AJAX Is An Open Door to Online Attacks

This is the opinion of online security specialists about the worm that reeked havoc in Yahoo mail. Although Yahoo had contained the infection within 24 hours and fixed the HavaScript vulnerability that allowed Yamanner to spread using its e-mail services and tried to minimize the damages caused and the number of affected users, the truth is that the worm's impact is at a greater level. For the first time one of the three main e-mail services providers was successfully targeted by an online attack that took advantage of the holes opened by AJAX (Asynchronous Javascript and XML).

The worm exploited a cross site scripting vulnerability and used AJAX to raid the contacts saved by the victim in Yahoo Mail. Yamanner is in fact malicious JavaScript attached to a standard HTML image tag, making it undetectable to Yahoo's filters. Once the message was opened and the image finished loading, the malicious code was executed and started to contact Yahoo's servers in order to replicate itself via the user's account.
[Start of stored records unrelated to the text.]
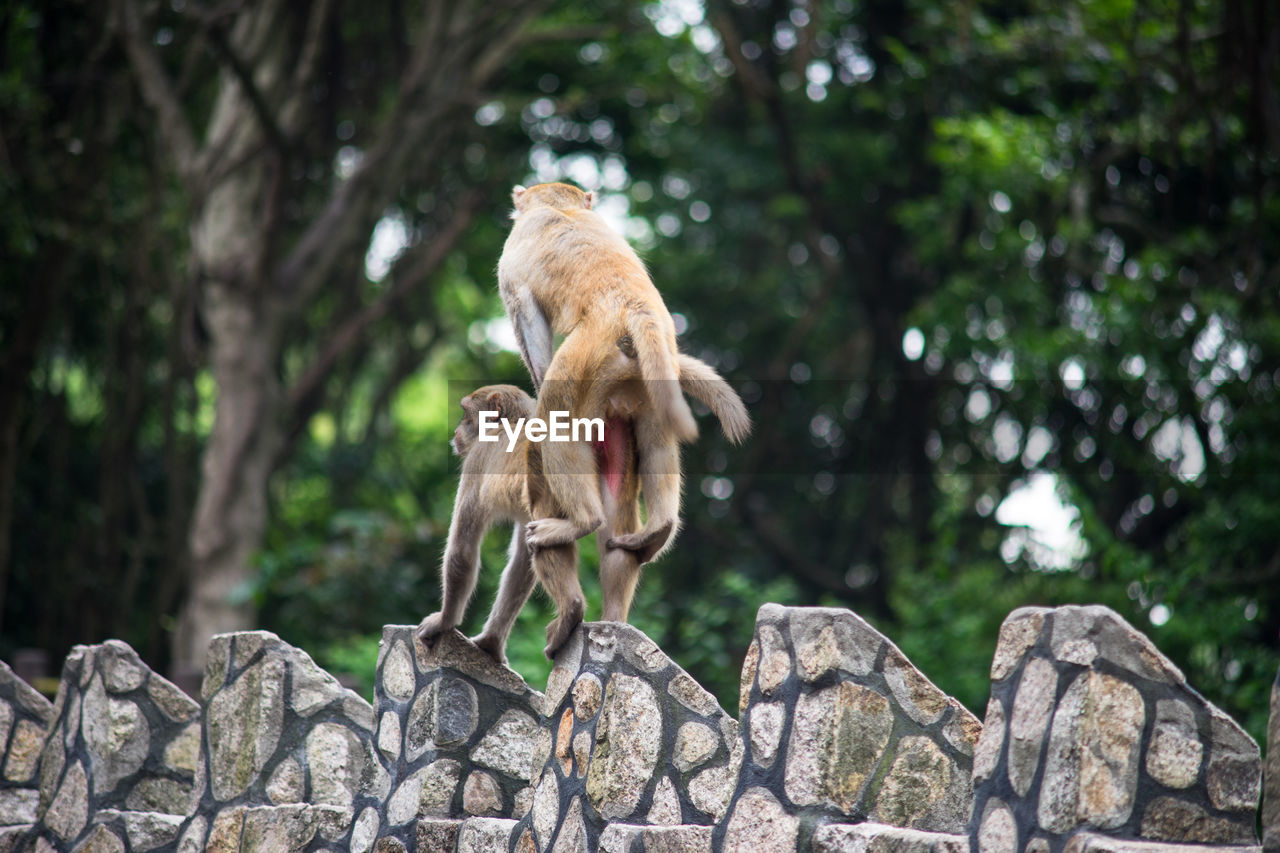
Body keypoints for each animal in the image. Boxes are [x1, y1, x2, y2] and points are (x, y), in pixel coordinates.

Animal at [414, 350, 747, 655]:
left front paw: (443, 622)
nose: (456, 432)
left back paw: (572, 605)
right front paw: (492, 643)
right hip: (616, 456)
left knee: (546, 532)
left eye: (465, 414)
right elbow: (520, 561)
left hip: (554, 474)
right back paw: (614, 618)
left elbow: (464, 549)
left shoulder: (477, 460)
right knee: (616, 535)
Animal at [499, 180, 701, 558]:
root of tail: (634, 307)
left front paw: (538, 376)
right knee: (656, 438)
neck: (558, 206)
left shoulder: (511, 265)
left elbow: (526, 315)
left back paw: (582, 522)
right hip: (652, 370)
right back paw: (659, 529)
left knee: (557, 418)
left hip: (585, 355)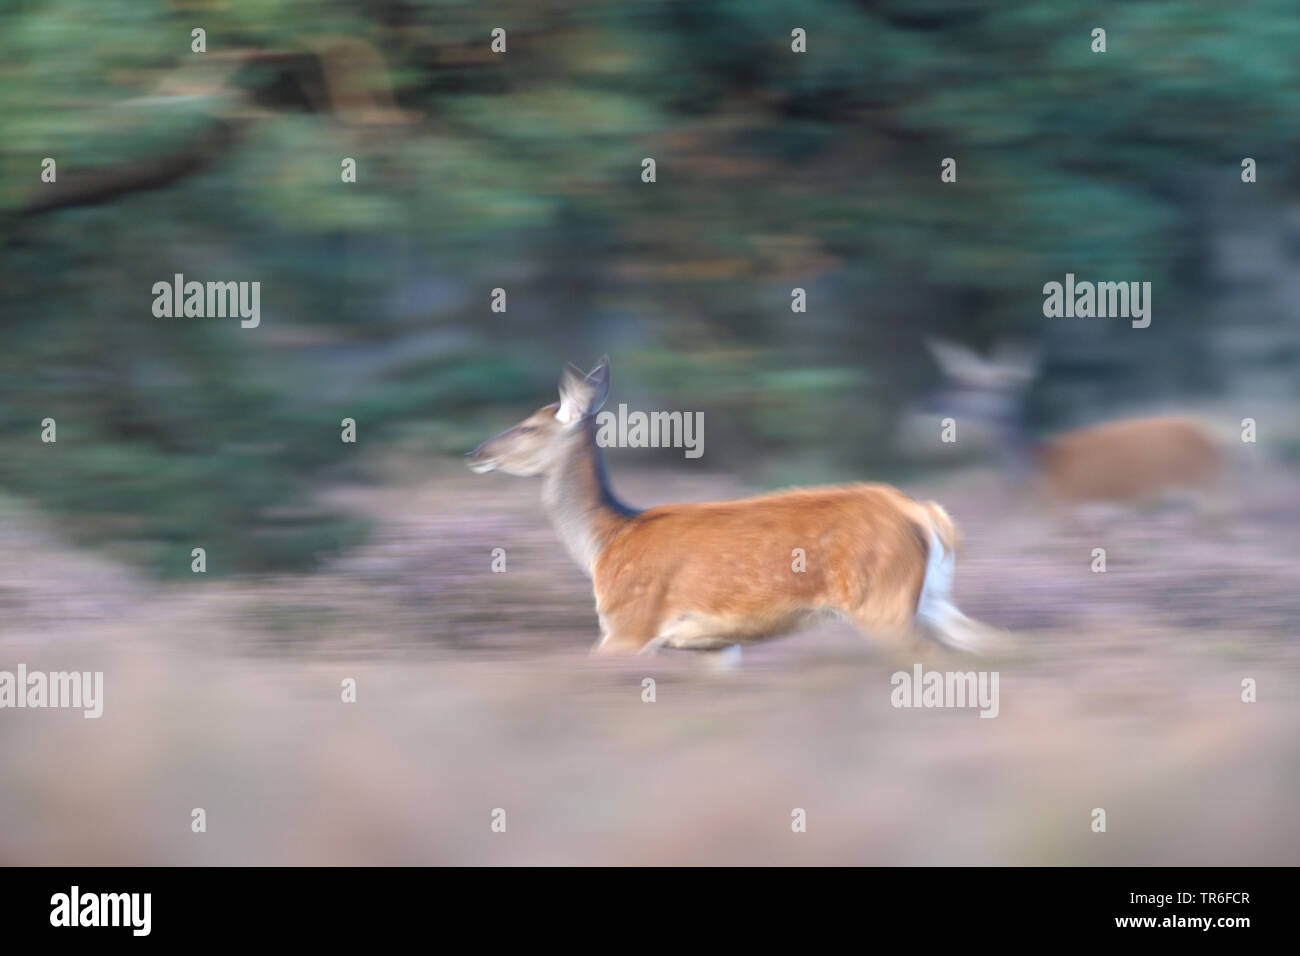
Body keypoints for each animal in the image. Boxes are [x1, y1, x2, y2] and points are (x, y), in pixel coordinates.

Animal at [467, 357, 1000, 659]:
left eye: (530, 426)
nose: (475, 452)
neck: (606, 541)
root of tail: (925, 515)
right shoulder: (713, 645)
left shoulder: (628, 624)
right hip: (932, 599)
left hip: (883, 602)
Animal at [924, 338, 1224, 508]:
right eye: (957, 381)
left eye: (974, 387)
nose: (931, 402)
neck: (1039, 467)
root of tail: (1213, 439)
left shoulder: (1067, 505)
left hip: (1199, 486)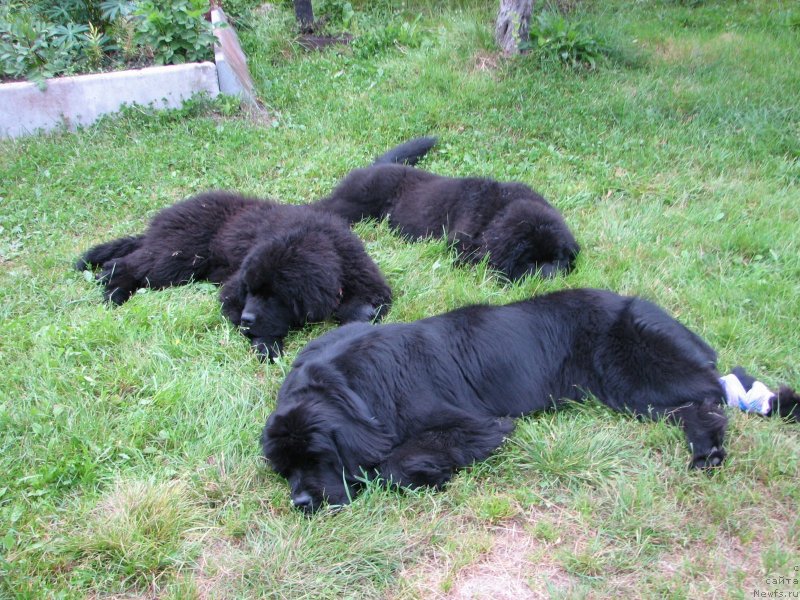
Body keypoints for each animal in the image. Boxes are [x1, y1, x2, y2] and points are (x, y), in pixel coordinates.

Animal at [77, 192, 390, 358]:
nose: (246, 319)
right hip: (178, 256)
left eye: (275, 296)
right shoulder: (233, 289)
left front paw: (359, 313)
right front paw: (267, 346)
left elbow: (372, 304)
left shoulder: (367, 278)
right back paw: (112, 292)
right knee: (131, 265)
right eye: (251, 290)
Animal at [264, 288, 800, 512]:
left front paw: (426, 475)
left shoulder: (477, 425)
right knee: (700, 401)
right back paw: (707, 449)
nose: (302, 502)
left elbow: (394, 463)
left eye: (318, 457)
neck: (349, 386)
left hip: (639, 371)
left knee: (713, 389)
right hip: (633, 394)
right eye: (284, 468)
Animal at [314, 139, 580, 282]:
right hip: (355, 202)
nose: (549, 281)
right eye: (530, 261)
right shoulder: (457, 243)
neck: (501, 208)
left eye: (557, 259)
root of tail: (377, 166)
Compared to traditional web technologies, Asynchronous JavaScript and XML (AJAX) used to create dynamic and interactive content that opens holes in otherwise secure applications or amplifies the ones already in existences, creating opportunities to such attacks as SQL injections, cross site scripting and denial-of-service attacks that cripple a network with traffic to the point where it collapses. All these are possible because the web applications fail to follow to the end the embedded JavaScript elements. There is a growing concern surrounding the security issues related to the introduction of more and more AJAX content in web applications.